Hi Jen, thanks for your comment. Glad to know that you found this post helpful and your son participated in track and field running.
This is such an important reminder of how powerful our words are right after a match. Focusing on support and timing instead of criticism really helps kids build confidence and keep their love for the game.
Hi Nick, thanks for your comment. Very happy to know that you found this post helpful for volleyball parents.
Kids are so impressionable so it’s important to be careful what we say. We need to build them up not push them down.

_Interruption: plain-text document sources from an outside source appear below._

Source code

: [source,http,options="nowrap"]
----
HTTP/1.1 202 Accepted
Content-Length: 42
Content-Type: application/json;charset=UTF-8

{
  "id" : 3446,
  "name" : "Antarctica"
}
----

Hi Melanie E, 100% agree with you!
It definitely needs to be kept positive. Nobody likes hearing negative comments, it doesn’t bode well for staying motivated at all
Hi Yeah Lifestyle, I completely agree with your points!
Analyzing mistakes right after a game often backfires because kids need time to cool down first. Keeping quiet during the car ride home prevents so much unnecessary stress.

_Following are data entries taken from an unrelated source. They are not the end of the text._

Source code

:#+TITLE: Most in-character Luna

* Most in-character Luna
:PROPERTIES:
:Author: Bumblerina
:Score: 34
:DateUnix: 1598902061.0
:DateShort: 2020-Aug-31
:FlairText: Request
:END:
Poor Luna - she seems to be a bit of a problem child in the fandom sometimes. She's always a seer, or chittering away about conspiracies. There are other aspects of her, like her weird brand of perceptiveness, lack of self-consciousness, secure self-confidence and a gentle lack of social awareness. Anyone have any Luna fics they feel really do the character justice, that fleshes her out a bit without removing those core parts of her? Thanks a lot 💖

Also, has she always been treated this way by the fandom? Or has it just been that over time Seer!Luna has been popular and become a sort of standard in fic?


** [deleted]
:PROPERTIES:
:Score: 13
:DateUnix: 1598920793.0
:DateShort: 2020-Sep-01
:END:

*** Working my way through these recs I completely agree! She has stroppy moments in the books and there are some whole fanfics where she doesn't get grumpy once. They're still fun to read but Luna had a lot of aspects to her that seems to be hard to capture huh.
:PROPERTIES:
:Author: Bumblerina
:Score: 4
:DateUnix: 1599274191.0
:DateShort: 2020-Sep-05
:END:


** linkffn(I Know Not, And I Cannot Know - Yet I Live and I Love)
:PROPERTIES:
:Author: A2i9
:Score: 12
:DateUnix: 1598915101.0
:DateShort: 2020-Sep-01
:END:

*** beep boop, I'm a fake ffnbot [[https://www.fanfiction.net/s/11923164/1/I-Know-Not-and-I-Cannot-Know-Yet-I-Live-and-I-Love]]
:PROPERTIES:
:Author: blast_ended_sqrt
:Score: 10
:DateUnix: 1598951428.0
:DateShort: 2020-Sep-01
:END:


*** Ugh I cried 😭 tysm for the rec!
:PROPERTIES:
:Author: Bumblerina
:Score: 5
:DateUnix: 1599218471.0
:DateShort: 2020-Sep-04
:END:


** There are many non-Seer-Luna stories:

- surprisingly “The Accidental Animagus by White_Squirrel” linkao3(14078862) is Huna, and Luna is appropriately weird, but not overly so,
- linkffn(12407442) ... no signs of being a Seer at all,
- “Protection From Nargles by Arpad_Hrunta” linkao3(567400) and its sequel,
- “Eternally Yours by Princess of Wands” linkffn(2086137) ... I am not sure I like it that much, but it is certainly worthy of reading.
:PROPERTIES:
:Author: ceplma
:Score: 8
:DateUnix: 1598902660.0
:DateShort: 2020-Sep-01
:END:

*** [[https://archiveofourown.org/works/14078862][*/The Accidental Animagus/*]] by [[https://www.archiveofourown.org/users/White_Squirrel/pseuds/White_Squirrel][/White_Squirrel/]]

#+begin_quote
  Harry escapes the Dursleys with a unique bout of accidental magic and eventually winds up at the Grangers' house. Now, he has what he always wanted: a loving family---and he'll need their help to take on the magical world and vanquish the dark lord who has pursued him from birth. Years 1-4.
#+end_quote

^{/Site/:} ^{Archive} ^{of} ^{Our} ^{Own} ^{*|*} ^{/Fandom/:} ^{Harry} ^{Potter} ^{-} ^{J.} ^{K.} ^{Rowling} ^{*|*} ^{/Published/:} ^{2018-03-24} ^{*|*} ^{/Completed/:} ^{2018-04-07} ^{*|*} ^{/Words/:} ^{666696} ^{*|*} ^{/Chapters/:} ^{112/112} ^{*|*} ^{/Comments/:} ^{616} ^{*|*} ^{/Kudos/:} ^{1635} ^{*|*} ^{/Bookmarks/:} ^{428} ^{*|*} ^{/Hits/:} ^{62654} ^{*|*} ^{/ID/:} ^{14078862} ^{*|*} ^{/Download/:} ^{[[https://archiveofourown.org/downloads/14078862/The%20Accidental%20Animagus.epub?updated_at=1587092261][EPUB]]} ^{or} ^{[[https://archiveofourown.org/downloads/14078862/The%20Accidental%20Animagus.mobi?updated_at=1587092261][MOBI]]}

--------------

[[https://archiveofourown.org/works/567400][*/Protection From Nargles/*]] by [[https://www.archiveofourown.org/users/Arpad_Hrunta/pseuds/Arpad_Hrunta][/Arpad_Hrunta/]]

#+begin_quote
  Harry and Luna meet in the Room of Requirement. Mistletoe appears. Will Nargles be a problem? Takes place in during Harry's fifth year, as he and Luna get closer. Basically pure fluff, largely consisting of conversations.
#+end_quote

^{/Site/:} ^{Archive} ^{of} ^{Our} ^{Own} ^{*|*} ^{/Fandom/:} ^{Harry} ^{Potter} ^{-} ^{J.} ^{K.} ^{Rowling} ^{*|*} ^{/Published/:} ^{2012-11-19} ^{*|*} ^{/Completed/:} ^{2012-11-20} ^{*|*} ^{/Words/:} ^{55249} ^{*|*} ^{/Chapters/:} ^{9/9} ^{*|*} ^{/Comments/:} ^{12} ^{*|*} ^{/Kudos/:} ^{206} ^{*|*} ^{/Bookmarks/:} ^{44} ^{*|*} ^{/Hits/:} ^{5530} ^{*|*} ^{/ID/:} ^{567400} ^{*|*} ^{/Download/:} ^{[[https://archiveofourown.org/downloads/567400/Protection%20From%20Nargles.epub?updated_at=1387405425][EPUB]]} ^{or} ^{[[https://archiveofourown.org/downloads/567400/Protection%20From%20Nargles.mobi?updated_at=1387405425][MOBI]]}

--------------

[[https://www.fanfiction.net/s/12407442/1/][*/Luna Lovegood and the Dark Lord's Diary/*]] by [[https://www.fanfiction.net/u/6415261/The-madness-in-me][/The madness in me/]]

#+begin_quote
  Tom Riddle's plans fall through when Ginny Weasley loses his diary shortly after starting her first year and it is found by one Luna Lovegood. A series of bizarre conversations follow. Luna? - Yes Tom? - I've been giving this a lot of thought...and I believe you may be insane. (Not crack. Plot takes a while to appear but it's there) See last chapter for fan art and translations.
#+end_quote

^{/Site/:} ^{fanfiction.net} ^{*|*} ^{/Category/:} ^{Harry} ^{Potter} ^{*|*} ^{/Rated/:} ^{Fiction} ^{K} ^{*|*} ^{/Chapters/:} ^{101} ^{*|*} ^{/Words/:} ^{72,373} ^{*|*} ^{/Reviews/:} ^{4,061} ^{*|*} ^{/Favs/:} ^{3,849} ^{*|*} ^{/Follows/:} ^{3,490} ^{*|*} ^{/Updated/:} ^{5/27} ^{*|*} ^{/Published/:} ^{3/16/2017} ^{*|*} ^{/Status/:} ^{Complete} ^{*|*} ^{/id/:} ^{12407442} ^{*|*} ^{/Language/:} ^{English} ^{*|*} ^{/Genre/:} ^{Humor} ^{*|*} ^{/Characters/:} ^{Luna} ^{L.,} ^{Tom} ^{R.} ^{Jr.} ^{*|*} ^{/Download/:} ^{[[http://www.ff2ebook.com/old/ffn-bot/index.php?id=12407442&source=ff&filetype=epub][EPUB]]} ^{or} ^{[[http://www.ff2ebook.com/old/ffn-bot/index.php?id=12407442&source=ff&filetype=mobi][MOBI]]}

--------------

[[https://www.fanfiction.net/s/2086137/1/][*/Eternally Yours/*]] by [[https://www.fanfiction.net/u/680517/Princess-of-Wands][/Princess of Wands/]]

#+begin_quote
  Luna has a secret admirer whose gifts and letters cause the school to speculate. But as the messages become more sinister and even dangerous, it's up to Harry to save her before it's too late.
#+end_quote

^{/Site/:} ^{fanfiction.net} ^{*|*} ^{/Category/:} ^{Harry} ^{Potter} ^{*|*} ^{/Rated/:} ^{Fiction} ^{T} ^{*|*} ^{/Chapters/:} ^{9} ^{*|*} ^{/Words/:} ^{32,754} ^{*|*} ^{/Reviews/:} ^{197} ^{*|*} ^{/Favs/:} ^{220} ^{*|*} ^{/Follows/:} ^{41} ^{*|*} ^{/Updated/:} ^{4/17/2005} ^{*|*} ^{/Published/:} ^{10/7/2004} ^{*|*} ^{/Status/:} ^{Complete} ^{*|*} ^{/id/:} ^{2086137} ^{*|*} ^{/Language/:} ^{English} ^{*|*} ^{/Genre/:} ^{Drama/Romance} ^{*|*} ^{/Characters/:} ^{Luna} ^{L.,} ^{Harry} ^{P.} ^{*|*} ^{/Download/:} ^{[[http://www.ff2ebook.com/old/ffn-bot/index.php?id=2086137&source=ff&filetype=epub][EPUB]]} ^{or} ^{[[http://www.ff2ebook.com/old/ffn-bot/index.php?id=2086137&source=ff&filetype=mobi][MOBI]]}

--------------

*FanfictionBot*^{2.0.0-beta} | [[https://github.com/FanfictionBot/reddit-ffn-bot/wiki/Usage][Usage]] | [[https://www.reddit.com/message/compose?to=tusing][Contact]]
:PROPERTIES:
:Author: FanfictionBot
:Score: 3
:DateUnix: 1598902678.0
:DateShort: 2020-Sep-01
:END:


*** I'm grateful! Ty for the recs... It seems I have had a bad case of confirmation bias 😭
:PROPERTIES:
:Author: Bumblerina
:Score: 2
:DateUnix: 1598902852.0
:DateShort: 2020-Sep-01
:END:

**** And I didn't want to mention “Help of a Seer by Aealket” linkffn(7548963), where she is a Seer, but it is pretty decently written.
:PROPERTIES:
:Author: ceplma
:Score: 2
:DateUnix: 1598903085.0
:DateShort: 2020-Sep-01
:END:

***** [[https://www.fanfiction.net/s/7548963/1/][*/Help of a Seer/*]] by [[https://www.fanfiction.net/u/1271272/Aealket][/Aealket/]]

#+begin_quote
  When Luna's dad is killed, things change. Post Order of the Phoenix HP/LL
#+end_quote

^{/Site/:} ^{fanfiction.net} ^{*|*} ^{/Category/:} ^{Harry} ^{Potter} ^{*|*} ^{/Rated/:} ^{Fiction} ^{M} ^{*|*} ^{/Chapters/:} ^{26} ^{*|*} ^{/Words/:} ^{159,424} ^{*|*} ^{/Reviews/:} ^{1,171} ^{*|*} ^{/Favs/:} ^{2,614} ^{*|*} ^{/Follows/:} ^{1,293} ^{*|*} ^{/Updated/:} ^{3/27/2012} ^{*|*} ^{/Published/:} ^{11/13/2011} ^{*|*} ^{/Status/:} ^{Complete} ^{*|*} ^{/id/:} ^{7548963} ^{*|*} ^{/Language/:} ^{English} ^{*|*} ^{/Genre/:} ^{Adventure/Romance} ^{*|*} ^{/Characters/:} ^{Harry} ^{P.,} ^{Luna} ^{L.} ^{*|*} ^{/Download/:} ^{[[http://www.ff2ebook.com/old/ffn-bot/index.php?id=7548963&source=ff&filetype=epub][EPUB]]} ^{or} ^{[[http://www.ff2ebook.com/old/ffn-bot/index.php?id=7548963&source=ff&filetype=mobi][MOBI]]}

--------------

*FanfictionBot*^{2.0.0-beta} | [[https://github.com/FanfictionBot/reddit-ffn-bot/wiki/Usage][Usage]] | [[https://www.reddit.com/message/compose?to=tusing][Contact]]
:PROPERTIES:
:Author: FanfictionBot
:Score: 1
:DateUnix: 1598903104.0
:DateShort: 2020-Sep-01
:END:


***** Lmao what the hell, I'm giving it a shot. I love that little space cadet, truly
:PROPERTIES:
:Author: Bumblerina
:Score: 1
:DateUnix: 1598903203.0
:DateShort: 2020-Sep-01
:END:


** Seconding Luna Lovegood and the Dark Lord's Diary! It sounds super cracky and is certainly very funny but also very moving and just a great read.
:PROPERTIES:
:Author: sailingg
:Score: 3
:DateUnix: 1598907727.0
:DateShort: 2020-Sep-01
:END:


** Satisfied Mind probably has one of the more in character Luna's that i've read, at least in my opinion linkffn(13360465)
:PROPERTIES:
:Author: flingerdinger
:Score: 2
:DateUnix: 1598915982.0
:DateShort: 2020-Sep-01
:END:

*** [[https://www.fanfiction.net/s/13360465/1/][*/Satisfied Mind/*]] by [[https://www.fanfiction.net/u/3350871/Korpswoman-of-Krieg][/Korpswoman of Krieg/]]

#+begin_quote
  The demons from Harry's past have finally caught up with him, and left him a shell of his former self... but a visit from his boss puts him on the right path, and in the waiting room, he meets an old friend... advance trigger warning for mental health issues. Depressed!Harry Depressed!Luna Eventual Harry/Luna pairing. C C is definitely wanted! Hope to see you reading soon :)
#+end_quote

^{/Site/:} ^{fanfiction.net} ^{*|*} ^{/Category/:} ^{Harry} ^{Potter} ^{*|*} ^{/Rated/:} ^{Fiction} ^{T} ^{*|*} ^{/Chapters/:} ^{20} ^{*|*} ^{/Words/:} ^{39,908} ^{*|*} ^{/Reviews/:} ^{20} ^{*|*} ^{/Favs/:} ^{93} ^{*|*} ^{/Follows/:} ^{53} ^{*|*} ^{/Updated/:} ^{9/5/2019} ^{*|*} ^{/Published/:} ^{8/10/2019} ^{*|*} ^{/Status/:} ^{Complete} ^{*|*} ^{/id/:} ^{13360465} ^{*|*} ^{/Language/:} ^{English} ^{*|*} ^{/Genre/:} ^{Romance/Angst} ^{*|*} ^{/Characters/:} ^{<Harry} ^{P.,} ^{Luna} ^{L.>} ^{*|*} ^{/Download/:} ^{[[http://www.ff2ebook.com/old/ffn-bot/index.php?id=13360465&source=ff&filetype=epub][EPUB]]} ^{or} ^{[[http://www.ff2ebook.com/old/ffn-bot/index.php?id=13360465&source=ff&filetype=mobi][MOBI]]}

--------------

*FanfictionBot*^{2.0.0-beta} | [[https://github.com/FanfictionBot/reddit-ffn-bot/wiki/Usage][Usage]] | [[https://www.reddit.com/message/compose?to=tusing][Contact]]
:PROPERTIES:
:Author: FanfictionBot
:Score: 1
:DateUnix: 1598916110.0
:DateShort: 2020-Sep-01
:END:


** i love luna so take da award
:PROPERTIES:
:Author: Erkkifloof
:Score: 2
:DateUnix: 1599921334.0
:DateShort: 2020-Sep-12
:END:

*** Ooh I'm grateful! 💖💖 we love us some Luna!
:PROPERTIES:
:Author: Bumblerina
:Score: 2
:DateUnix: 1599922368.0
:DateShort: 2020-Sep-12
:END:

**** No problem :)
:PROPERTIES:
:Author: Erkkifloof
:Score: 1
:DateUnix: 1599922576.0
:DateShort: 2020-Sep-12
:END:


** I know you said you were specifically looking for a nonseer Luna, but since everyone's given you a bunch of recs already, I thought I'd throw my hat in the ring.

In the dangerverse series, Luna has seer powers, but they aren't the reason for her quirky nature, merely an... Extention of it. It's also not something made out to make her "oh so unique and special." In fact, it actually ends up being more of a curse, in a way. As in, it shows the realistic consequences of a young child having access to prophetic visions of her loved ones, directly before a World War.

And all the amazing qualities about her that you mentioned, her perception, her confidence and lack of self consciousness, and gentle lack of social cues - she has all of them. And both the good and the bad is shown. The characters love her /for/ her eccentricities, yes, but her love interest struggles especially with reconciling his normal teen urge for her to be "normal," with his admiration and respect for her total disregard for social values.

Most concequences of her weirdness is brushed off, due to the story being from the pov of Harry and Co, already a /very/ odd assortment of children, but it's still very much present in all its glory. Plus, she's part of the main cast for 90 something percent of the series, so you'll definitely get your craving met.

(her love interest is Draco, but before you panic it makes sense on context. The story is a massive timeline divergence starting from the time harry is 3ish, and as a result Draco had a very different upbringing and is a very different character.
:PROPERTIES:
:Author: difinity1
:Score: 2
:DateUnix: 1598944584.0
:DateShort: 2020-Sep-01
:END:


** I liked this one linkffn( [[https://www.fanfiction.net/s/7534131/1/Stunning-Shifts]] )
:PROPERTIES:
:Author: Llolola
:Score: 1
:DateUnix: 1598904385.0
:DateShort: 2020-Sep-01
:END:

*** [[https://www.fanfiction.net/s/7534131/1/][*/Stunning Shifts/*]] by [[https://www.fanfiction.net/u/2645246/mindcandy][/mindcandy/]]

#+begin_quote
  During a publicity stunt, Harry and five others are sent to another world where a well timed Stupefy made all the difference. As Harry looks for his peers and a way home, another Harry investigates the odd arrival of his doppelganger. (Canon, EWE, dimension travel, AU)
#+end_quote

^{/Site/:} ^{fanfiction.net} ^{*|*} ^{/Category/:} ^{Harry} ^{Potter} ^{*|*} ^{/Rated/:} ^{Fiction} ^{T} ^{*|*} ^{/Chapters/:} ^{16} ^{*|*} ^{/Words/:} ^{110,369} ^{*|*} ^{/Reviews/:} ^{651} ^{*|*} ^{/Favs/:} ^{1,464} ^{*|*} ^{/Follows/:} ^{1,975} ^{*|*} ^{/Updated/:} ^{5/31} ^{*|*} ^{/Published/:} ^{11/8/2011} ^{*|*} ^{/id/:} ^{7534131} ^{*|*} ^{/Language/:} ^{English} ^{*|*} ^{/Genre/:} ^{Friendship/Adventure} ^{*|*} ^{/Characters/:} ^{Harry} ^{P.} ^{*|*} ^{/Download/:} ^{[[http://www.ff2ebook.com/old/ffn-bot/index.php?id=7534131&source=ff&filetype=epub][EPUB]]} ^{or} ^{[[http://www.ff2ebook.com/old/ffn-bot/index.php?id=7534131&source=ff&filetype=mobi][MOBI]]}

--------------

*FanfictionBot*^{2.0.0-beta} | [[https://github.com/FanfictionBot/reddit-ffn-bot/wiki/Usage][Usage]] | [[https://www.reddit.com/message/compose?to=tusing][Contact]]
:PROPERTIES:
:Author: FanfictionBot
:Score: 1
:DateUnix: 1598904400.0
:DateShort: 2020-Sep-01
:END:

Hi Kat, I totally agree with your points!
It’s so important to say the right thing after an event. These are really useful for me as a mum of a sporty child!
Hi Jenny, I am so glad to hear that you found these tips helpful and relatable.
Thank you for writing this and putting such an important message out there. It’s a conversation every sports family needs to be having. Parents play such a powerful role in shaping an athlete’s mindset, for better or for worse. The words we choose, the energy we bring, and the expectations we project don’t disappear once practice starts or the game begins. They live in the athlete’s head. That influence can build confidence, resilience, and self belief or it can create pressure and self doubt. Messages like this matter so much because they remind parents to pause and recognize the weight of their presence.
Hi, thank you very much for your thoughtful words. I totally agree with your points!
It is so important to be encouraging and not make your child feel any less than good after such an intense thing like a sports match. Thank you for this reminder.
Hi Jupiter Hadley, pretty glad to hear that you found these tips helpful. I totally agree with your first point!
Support is always important for parents to provide for their children, especially athletes! This is a great post that makes a lot of good points. Volleyball is such a fun sport to play and everyone deserves to enjoy it without any added pressure and expectations from parents
Hi AJ, thank you so much for your kind words. I completely agree with your points.
Every sports parent needs to read this. There are so many emotions after a game for the player and the parent.
Hi Beth, thank you very much and I totally agree with you.
I can’t imagine parents saying half of these things. It makes me sad that this might be the case. Some of these phrases are so un-motivating for kids. It’s crazy.
Hi Claire Mac, I completely agree with your point and unfortunately, sometimes this is the case with parents.
What we say to our kids is really important, and they do take it to heart if it’s not done properly. These were great points.
Hi Joan, I totally agree with you and thank you very much.